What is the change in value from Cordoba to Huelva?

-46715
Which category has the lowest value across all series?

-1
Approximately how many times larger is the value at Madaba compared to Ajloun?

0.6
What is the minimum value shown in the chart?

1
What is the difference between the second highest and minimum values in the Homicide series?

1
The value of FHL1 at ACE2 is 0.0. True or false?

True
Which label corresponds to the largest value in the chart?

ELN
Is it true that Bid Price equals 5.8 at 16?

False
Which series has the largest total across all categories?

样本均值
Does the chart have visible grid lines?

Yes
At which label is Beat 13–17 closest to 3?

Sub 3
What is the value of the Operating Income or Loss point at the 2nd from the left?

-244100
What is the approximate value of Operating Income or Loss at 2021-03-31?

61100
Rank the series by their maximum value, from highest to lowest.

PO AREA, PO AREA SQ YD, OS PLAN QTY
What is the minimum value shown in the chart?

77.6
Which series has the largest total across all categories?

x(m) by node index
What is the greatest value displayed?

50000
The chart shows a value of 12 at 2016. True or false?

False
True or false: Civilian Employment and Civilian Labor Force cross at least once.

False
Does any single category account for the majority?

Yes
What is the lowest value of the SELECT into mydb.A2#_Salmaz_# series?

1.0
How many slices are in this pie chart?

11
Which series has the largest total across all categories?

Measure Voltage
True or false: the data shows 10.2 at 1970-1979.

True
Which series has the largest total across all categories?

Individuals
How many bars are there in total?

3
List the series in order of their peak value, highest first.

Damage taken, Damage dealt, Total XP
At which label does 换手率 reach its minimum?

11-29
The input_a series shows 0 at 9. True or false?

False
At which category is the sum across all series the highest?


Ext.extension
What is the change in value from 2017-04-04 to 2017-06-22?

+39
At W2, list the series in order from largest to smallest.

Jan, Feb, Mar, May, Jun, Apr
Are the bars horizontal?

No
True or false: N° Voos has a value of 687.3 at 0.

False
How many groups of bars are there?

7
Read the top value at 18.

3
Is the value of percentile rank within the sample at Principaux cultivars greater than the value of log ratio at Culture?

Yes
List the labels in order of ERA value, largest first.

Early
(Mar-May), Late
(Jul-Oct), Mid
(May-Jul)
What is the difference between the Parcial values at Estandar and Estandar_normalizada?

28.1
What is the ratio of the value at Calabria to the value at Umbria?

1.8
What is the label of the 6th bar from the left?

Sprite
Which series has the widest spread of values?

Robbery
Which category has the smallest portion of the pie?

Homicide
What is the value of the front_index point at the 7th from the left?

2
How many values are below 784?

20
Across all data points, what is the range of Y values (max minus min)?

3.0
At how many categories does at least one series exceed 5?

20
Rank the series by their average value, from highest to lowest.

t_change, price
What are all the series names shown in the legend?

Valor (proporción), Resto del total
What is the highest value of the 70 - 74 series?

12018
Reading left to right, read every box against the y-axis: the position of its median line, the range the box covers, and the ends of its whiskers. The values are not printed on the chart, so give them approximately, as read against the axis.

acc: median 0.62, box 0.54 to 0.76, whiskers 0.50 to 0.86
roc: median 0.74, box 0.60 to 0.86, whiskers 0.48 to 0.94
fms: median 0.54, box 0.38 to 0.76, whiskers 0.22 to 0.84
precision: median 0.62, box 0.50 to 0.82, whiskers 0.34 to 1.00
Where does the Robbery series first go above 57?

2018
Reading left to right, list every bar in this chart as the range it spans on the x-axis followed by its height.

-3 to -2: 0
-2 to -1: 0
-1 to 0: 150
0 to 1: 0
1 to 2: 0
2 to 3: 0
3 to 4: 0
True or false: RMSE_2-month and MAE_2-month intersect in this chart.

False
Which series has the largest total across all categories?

What is being asked
Rewrite the stretch of the records from the line that contains "Damage taken, Damage dealt, Total XP" through the line that contains "Is the value of percentile", putting "set" wherever "series" appears and leaving everything else the same.

Worked solution
Damage taken, Damage dealt, Total XP
At which label does 换手率 reach its minimum?

11-29
The input_a set shows 0 at 9. True or false?

False
At which category is the sum across all set the highest?


Ext.extension
What is the change in value from 2017-04-04 to 2017-06-22?

+39
At W2, list the set in order from largest to smallest.

Jan, Feb, Mar, May, Jun, Apr
Are the bars horizontal?

No
True or false: N° Voos has a value of 687.3 at 0.

False
How many groups of bars are there?

7
Read the top value at 18.

3
Is the value of percentile rank within the sample at Principaux cultivars greater than the value of log ratio at Culture?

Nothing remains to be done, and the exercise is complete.